:: DIRECTIONS FOR THIS TASK ::
Exactly the lines from the start of the entries through the line with "left knee: (570, 436)" are required in the output, with no pictures among them.

:: SUPPLIED ENTRIES ::

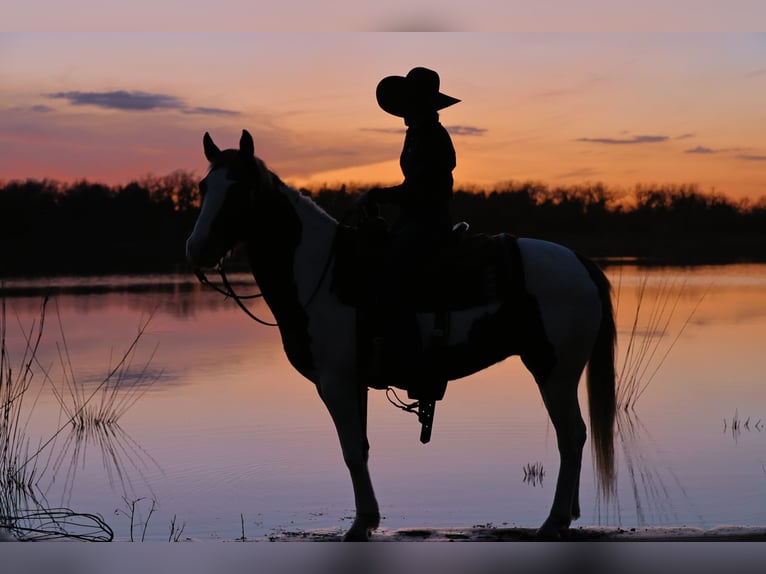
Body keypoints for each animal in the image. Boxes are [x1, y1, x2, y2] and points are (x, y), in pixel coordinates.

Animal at [185, 129, 617, 541]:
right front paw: (368, 519)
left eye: (239, 188)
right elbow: (360, 448)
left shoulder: (335, 381)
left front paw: (360, 525)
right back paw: (565, 517)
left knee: (570, 436)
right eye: (205, 187)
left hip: (553, 371)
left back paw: (553, 522)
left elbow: (351, 451)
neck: (324, 274)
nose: (197, 249)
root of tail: (580, 262)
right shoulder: (353, 382)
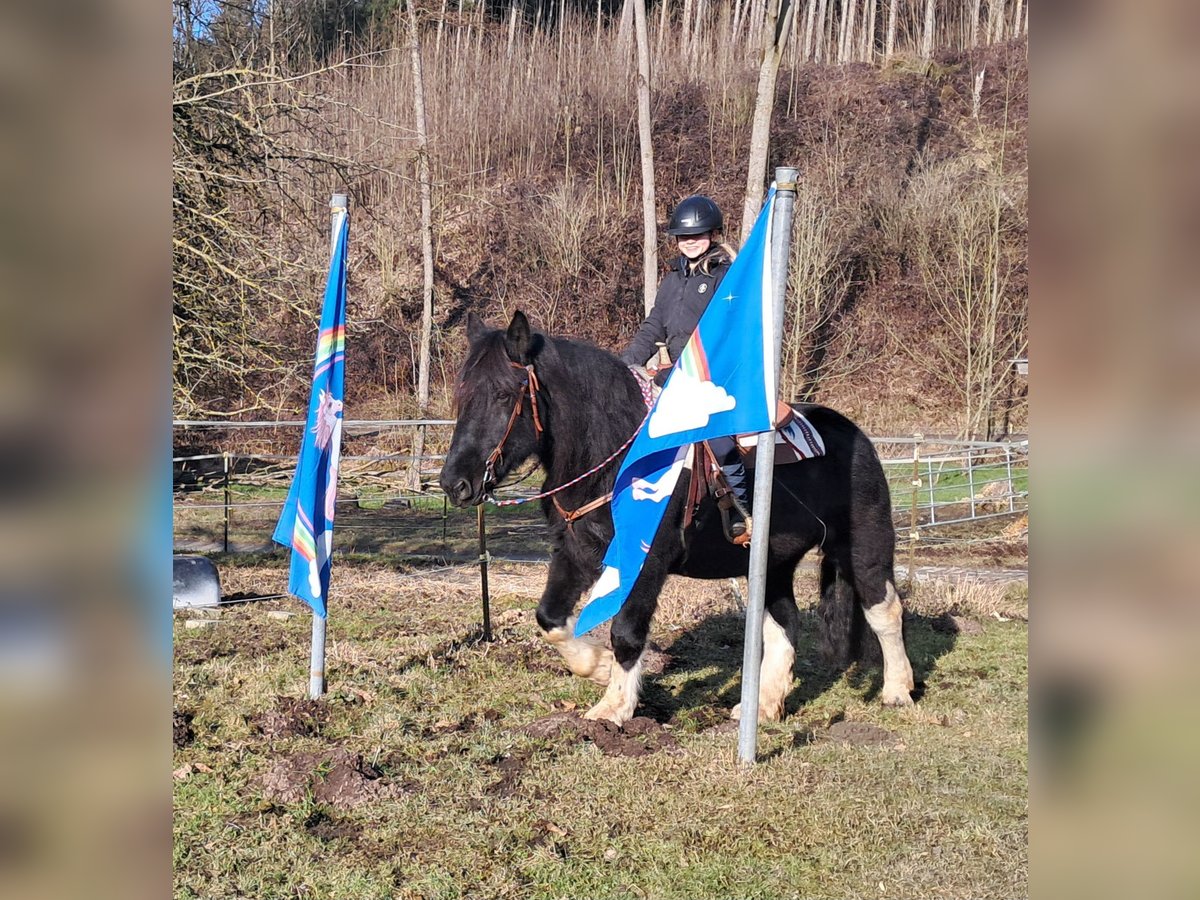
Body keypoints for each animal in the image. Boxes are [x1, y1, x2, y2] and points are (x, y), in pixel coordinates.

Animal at [441, 314, 916, 729]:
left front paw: (613, 708)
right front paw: (597, 667)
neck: (615, 457)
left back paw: (897, 690)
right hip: (773, 561)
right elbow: (550, 619)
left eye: (505, 394)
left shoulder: (645, 563)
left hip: (863, 545)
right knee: (783, 622)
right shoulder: (575, 553)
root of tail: (854, 434)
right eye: (463, 395)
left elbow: (626, 632)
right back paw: (762, 707)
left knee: (884, 609)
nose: (455, 483)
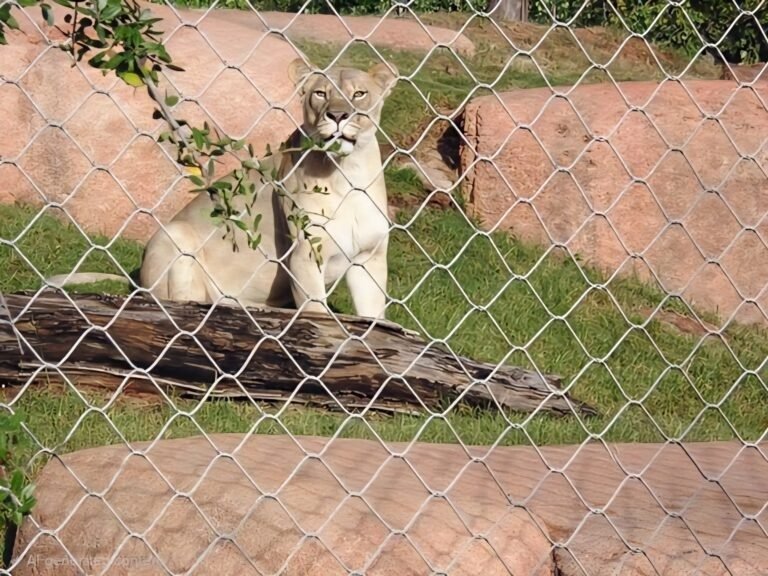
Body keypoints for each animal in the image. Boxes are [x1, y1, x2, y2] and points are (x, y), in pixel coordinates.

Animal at [47, 58, 398, 319]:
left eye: (359, 94)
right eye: (321, 94)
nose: (338, 115)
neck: (348, 173)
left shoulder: (369, 258)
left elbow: (373, 317)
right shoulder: (304, 253)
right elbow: (317, 314)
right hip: (176, 235)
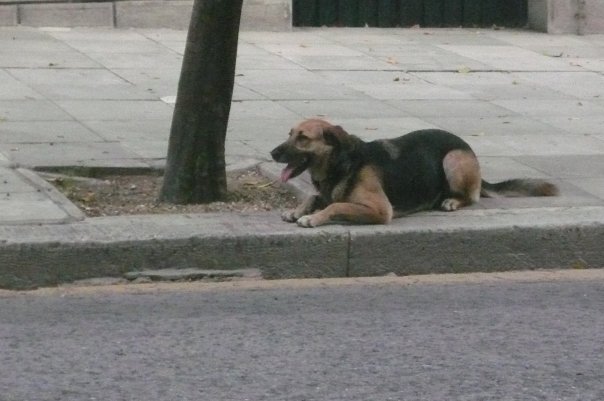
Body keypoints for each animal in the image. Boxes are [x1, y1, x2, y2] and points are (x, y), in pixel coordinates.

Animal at [272, 117, 560, 227]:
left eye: (302, 138)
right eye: (289, 133)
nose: (272, 153)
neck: (343, 164)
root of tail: (465, 146)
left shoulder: (380, 210)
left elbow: (335, 205)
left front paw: (313, 218)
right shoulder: (324, 192)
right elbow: (314, 197)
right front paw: (297, 210)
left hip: (453, 159)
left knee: (472, 197)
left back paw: (452, 201)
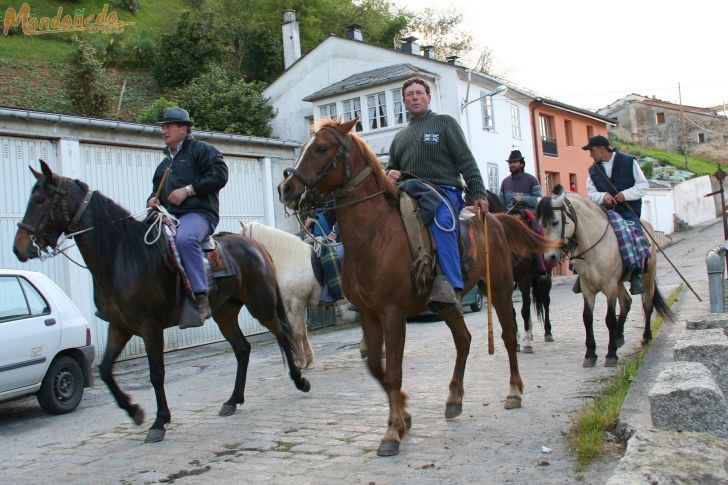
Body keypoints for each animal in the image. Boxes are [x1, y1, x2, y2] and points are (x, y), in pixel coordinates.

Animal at [13, 160, 310, 442]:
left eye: (41, 200)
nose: (19, 247)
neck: (121, 254)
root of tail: (256, 246)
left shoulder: (150, 326)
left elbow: (156, 373)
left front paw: (159, 422)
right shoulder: (119, 326)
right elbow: (106, 370)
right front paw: (134, 411)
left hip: (261, 305)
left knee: (282, 335)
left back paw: (299, 380)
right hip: (225, 313)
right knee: (242, 349)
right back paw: (232, 400)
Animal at [278, 116, 556, 454]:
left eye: (321, 148)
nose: (286, 188)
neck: (375, 234)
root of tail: (496, 218)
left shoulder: (393, 314)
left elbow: (393, 372)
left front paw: (391, 432)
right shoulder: (369, 315)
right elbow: (377, 367)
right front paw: (404, 415)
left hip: (501, 288)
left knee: (508, 334)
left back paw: (514, 392)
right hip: (445, 302)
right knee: (463, 340)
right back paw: (454, 398)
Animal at [536, 193, 672, 366]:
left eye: (555, 222)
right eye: (542, 224)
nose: (550, 257)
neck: (593, 249)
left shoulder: (609, 287)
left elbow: (609, 319)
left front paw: (611, 354)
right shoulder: (587, 288)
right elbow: (587, 318)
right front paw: (590, 354)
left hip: (647, 279)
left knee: (647, 305)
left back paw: (646, 337)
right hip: (619, 283)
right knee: (626, 302)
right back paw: (619, 336)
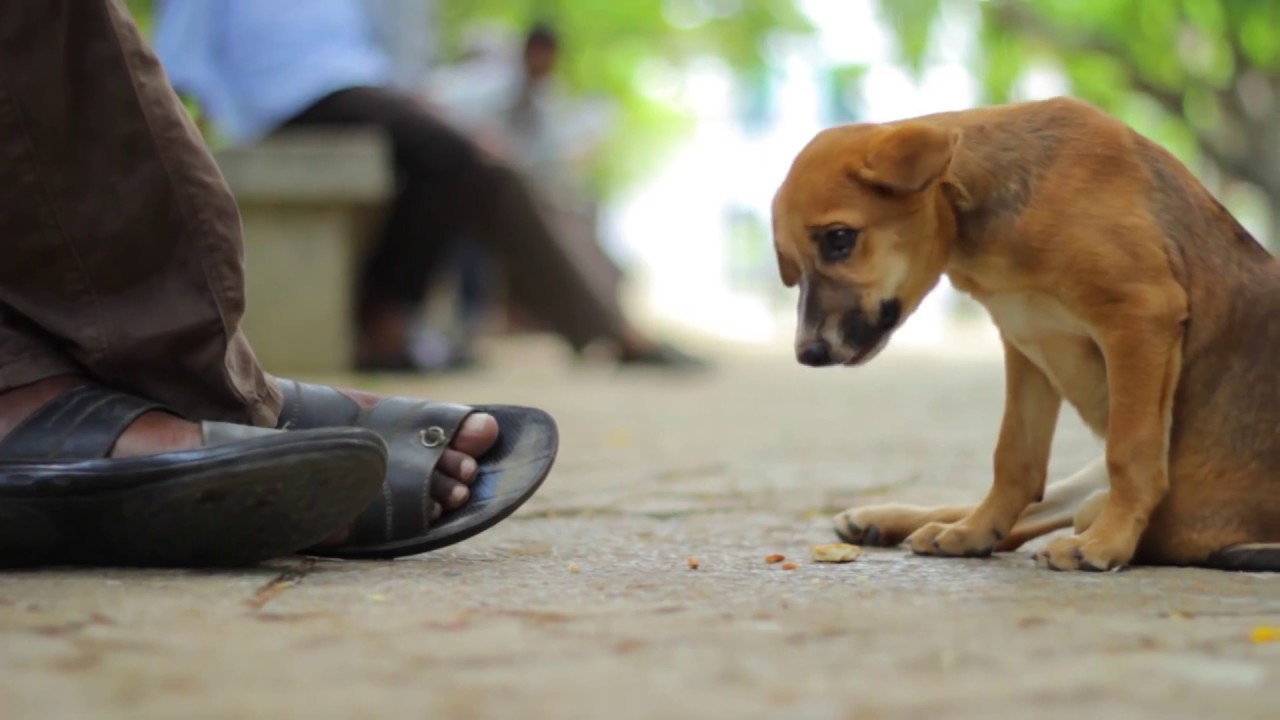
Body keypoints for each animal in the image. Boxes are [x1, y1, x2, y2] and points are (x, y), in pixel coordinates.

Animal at [768, 95, 1280, 568]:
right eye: (790, 270)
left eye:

:: SOLUTION ::
Body keypoints for each animal in the image. Boxes are [x1, y1, x2, y2] and points are (x, y), in pixel coordinates.

Animal at [185, 129, 617, 541]:
right front paw: (368, 519)
left eye: (239, 188)
right elbow: (360, 448)
left shoulder: (335, 381)
left front paw: (360, 525)
right back paw: (565, 517)
left knee: (570, 436)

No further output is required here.